Ghostopolis by Doug TenNapel (Canada) - (USA)
Finished: Sept. 25, 2010
First Published: July 1, 2010
Genre: graphic novel, YA, paranormal
Ladies and gentlemen, we're having a little engine trouble.
Acquired: Received a review copy from Scholastic Canada.
Reason for Reading: I'm always intrigued by stories that take place in the "afterlife".
Frank Gallows is a ghost wrangler. He hunts down ghosts who've escaped the afterlife and sends them back but after 30 years on the job he's losing his touch, bored and plain grumpy with life. Sent to track down a night mare, the skeletal horse is on the run. As she goes through a wall, Frank shackles her and hit's the send button.
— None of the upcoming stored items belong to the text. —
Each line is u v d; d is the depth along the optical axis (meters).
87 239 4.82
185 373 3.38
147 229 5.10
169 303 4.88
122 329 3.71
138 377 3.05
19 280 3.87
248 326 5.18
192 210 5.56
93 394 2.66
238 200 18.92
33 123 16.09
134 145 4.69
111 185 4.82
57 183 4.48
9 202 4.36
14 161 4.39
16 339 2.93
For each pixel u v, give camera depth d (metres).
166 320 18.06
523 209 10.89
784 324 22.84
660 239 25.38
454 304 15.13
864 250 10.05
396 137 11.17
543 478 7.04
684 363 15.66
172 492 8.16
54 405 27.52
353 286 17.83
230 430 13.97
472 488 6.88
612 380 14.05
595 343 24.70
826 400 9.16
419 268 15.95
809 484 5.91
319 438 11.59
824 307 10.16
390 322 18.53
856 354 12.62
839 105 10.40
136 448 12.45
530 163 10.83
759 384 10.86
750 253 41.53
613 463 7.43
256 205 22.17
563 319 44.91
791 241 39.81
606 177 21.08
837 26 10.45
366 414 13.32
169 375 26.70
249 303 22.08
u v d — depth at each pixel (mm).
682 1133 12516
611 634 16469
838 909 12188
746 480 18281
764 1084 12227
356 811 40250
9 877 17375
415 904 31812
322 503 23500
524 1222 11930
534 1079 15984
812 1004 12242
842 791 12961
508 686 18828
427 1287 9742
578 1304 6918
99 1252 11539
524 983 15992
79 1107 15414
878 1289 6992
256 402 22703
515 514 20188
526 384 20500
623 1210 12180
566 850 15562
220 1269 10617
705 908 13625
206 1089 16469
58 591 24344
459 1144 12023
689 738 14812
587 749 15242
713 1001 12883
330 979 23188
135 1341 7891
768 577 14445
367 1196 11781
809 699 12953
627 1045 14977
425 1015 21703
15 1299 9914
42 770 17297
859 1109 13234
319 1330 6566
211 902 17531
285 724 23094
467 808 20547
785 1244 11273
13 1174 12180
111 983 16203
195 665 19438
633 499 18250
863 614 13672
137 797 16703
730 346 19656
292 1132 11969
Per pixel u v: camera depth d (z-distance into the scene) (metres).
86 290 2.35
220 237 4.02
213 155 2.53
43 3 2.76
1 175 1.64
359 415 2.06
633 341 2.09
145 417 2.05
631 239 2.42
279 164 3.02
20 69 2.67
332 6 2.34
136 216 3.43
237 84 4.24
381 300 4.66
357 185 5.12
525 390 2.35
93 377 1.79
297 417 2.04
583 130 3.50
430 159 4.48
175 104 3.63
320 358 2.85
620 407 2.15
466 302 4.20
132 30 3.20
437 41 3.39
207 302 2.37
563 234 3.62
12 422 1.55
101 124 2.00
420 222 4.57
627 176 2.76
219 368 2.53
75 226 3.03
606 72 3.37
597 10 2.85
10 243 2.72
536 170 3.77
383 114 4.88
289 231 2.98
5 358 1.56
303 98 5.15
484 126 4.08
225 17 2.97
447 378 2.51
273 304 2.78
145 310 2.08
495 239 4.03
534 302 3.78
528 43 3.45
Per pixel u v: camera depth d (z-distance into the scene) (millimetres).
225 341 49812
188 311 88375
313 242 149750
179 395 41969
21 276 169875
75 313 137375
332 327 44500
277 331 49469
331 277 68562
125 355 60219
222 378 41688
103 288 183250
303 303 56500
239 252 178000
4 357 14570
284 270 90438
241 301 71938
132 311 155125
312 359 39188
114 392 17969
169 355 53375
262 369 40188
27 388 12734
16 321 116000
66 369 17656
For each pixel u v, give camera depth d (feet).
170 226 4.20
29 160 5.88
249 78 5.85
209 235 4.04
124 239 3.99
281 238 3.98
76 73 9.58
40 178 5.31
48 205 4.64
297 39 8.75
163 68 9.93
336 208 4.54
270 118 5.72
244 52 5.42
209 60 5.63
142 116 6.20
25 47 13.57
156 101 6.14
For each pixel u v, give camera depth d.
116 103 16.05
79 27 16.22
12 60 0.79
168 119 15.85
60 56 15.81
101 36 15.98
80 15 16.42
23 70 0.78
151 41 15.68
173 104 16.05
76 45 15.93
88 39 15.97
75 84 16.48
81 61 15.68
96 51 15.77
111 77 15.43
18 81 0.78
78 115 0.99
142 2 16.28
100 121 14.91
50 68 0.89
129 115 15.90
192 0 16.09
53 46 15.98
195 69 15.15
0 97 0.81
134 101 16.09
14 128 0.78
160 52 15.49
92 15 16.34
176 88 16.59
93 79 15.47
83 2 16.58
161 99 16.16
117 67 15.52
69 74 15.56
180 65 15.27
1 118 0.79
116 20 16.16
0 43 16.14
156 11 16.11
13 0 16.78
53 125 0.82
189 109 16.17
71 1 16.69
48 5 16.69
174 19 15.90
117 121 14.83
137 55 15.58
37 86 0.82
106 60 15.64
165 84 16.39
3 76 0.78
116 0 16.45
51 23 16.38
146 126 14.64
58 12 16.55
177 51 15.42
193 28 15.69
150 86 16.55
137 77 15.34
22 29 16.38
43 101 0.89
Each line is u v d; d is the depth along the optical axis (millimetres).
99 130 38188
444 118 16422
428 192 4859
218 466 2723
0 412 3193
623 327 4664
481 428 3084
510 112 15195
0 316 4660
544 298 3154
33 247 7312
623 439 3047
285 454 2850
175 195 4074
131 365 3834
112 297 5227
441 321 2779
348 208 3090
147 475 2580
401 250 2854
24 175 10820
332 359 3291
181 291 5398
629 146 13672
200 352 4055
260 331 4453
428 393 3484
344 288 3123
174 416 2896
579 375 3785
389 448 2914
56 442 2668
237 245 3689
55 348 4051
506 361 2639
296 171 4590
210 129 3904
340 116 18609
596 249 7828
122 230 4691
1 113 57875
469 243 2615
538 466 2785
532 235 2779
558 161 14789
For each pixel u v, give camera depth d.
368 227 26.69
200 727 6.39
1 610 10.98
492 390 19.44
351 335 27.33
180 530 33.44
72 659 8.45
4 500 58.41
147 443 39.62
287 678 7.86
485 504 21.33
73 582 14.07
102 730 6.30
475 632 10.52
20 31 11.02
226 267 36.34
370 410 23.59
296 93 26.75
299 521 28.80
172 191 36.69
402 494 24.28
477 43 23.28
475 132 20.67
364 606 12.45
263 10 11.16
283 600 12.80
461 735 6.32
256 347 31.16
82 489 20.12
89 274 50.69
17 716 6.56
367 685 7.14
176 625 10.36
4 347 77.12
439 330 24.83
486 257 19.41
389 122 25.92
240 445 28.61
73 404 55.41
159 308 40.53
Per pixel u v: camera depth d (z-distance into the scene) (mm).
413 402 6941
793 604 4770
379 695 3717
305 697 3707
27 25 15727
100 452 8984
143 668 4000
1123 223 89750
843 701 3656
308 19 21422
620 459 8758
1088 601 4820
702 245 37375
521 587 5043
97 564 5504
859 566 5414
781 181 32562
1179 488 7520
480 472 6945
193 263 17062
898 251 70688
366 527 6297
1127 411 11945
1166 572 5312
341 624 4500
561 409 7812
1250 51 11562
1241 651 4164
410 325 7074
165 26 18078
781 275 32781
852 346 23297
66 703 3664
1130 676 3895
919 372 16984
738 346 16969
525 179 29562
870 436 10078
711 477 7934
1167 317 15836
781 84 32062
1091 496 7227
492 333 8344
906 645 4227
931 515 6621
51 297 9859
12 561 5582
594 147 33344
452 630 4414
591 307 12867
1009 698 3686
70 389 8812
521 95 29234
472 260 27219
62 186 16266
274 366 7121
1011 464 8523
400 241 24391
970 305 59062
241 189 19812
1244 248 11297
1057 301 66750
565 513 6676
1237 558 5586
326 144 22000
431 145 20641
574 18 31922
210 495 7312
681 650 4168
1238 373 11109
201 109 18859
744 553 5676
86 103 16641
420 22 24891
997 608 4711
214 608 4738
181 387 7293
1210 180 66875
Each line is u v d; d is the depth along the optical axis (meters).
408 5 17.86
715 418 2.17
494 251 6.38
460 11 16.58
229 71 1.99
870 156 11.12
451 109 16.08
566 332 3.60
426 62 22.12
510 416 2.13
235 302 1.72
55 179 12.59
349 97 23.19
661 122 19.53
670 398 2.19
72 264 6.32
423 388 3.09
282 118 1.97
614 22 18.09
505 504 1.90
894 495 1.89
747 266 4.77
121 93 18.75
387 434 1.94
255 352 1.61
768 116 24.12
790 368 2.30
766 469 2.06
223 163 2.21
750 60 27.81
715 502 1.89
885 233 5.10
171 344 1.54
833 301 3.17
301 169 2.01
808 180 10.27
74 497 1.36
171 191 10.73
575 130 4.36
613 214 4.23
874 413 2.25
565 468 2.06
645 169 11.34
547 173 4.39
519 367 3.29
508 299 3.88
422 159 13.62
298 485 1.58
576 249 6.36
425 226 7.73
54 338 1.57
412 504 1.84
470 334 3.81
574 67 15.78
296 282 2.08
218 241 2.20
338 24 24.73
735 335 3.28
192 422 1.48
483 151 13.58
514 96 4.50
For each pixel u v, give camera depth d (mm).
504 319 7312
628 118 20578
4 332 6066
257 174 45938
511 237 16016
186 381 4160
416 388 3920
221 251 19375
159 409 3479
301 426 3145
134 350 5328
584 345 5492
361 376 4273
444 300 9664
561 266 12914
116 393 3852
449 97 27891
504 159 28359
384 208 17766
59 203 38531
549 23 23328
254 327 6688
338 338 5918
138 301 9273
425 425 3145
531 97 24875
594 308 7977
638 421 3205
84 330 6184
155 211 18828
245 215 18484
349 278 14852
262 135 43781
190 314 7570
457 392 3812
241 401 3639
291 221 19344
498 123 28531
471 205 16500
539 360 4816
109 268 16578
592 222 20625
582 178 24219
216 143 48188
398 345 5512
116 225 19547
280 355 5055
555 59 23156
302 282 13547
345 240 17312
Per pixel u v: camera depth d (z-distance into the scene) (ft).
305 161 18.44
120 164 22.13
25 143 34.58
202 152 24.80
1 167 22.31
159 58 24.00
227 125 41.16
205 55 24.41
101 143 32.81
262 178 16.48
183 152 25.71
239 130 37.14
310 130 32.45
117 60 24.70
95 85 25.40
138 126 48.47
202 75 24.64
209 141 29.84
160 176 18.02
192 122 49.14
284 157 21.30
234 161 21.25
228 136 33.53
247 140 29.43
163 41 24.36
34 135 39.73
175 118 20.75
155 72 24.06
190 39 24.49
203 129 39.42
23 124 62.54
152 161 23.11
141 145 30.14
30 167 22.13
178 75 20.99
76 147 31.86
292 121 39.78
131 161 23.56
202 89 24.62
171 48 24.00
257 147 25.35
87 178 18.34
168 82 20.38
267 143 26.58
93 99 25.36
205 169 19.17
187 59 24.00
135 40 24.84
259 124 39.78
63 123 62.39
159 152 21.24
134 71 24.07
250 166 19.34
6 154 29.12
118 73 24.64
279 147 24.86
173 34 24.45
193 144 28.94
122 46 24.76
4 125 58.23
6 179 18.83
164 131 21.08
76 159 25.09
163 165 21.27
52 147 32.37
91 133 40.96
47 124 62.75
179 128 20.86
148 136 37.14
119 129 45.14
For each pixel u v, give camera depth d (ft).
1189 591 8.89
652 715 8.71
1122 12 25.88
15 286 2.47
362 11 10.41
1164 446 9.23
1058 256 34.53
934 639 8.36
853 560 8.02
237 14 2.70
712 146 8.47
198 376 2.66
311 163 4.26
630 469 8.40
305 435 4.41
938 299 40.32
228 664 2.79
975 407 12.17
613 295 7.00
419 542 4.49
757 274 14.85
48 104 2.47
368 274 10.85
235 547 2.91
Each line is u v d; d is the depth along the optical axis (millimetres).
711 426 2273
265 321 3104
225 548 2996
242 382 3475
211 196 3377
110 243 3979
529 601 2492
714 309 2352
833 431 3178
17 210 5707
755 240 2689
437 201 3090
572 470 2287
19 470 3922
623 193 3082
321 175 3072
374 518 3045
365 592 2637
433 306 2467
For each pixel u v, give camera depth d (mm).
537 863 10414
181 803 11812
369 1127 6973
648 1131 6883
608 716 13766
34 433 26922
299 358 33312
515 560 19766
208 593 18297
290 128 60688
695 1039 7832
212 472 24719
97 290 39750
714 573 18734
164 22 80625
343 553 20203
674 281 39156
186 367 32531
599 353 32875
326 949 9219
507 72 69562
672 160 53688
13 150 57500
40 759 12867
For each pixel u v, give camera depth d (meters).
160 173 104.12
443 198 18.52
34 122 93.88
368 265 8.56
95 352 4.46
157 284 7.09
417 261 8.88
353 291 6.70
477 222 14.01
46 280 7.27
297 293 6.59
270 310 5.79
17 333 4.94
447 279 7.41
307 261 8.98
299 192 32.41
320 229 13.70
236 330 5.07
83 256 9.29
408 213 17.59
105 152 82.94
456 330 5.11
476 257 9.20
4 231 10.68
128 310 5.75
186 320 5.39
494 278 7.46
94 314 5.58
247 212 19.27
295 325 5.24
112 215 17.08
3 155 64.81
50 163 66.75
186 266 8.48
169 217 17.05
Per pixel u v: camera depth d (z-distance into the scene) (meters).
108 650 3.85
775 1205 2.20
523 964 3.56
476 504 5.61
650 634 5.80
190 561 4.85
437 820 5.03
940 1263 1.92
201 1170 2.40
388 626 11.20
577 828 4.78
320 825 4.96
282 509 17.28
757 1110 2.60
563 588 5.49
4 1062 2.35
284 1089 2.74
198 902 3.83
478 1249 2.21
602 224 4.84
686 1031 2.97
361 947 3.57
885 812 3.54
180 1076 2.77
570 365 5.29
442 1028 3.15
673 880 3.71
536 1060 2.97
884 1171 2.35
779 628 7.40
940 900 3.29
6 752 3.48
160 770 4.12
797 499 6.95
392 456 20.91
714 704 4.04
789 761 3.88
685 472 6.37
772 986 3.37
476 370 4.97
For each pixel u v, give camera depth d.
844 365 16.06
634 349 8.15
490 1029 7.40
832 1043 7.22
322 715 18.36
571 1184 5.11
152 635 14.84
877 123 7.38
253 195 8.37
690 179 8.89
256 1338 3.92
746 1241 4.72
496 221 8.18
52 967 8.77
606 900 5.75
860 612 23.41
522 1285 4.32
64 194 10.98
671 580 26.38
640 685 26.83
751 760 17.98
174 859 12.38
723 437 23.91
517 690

Problem: on the other side of the wall the skeletal mare had en-caged a human boy, Garth, and he ends up in the afterlife with her. As headquarters sets up a team to rescue him, Frank and his ex-girlfriend, a ghost, go after him themselves. They find Ghostopolis, the city centre of the afterlife, greatly changed and dominated by Vaugner, an evil, powerful human-type being. Garth, Frank and Claire must find a way back to the mortal world and since Vaugner is trying to stop them at every turn they must first stop him.
I found the story a little hard to get into as it starts right away with the action and it takes a bit to figure out what is going on. Plus the artwork was a little startling, the artist's depiction of people are on the ugly side of ugly. Once the plot became clearer, I started to enjoy the book and once the artist had the opportunity to add action scenes with non-human characters to the illustrations, I became more comfortable with the style and even enjoyed it by book's end.
The story has several layers to it: a grown man with the behaviour of a child learns to grow up on the inside, a man who can't express his love outwardly makes the ultimate sacrifice to earn the love he craved and power and the begetting of power for power's sake can only lead to evil in the end, to name a few. Then there is the basic plot which is both exciting and fun. The book is quite dark though, death being the main theme here; my 10yo certainly couldn't handle it. Along the way Garth and company meet killer insects, skeletal armies, zombies, mummies and some other very strange characters. There is humour added to lighten up the darkness mostly in the form of sarcasm and wit, though there is some outright grossness to make you laugh (or cringe) too such as the delicacy of tarantula on a stick and an ancient fortune telling wolf who is blind and tells the future through smells and happens to "toot".
At well over 200 pages there is a lot of story and characterization to be found in this simple story of good vs. evil and redemption for those who seek it.